Buy smart: “Advertise on one or two radio stations rather than blanketing the market.” Likewise, “Focus on two vendors, and be dominant in a category. You don’t need 800 models and you don’t need all that inventory.”

Attract women: “They make the purchases, so make your stores bright and cheery, and the aisles wide enough so tushies don’t bump. That alone could boost your sales by 50 percent. And hire saleswomen. You can find them in restaurants — waitresses know how to talk to people, and you’d be giving them a chance to make some money.”

Try something new: “Get into different products — get back into consumer electronics, go into higher-end appliances, get into outdoor grills. What are you afraid of?”

Embrace builders: “The contractor business is available to you. Host a wine-and-cheese party for all the builders in your area.”

Pick partners: “You need to sit down with your vendors as equals,” Guttman said. “You’re not a feudal serf. Tell them you need advertising, spiffs, credit financing and better deliveries. In exchange, be important to them. Take truckloads, provide correct data and meet forecasts.”

Those same themes were hammered home in a keynote address by local fixture Jim “Mattress Mac” McIngvale, founder and principal of Gallery Furniture, a $170 million, single-site furniture store in Houston. McIngvale attributed his success to basic blocking and tackling, and a laser-like focus on the customer.

“Your customers are not an inconvenience,” he reminded the crowd. “Imagine a world without them.”

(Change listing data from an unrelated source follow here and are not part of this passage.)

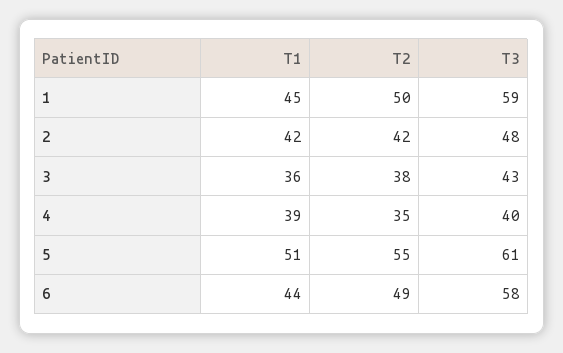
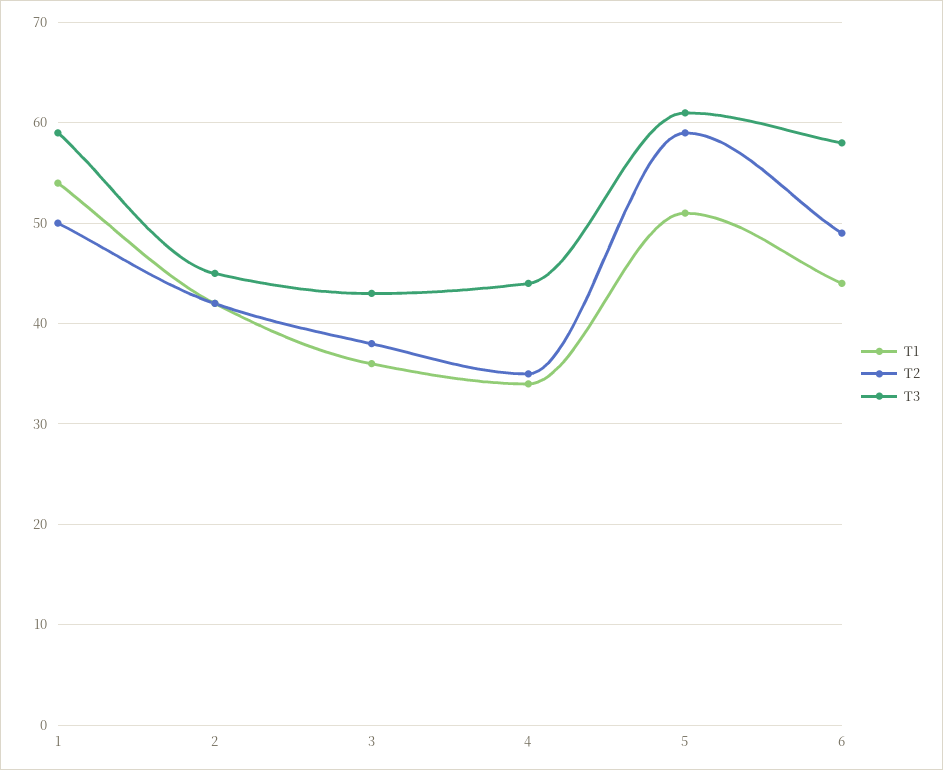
T1, 1: 45 -> 54
T3, 2: 48 -> 45
T1, 4: 39 -> 34
T3, 4: 40 -> 44
T2, 5: 55 -> 59

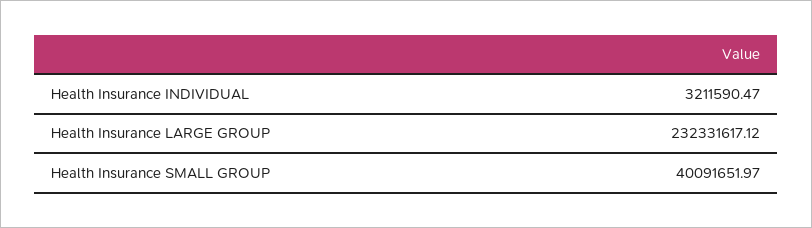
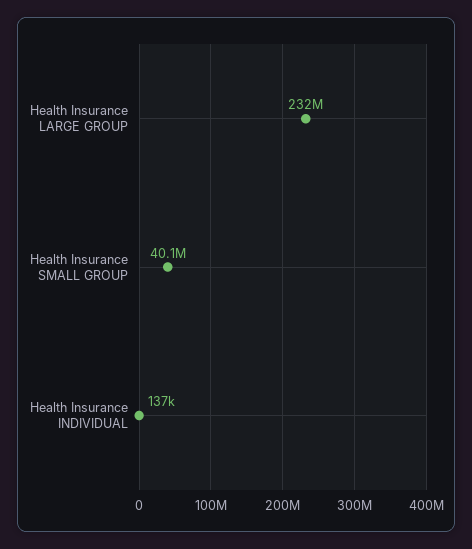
Health Insurance INDIVIDUAL: 3211590.47 -> 137000

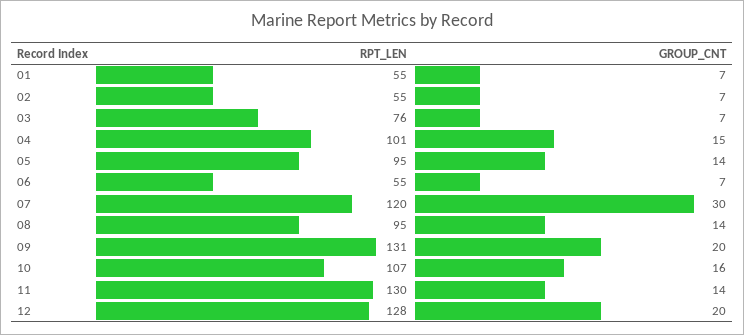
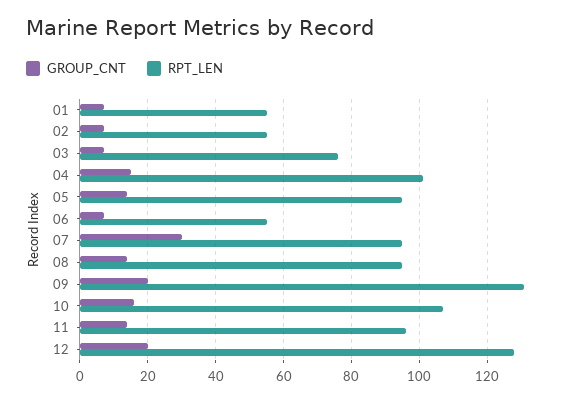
RPT_LEN, 07: 120 -> 95
RPT_LEN, 11: 130 -> 95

Completing the football metaphor, and wringing any remaining complacency from the room, was a visit by the Dallas Cowboy cheerleaders, who performed for the appreciative dealers and opened the convention floor. There, 135 vendors ranging from Apex, Bosch and Cerwin Vega to Toshiba, Whirlpool and Yamaha offered their latest wares and continued commitments to the independent channel.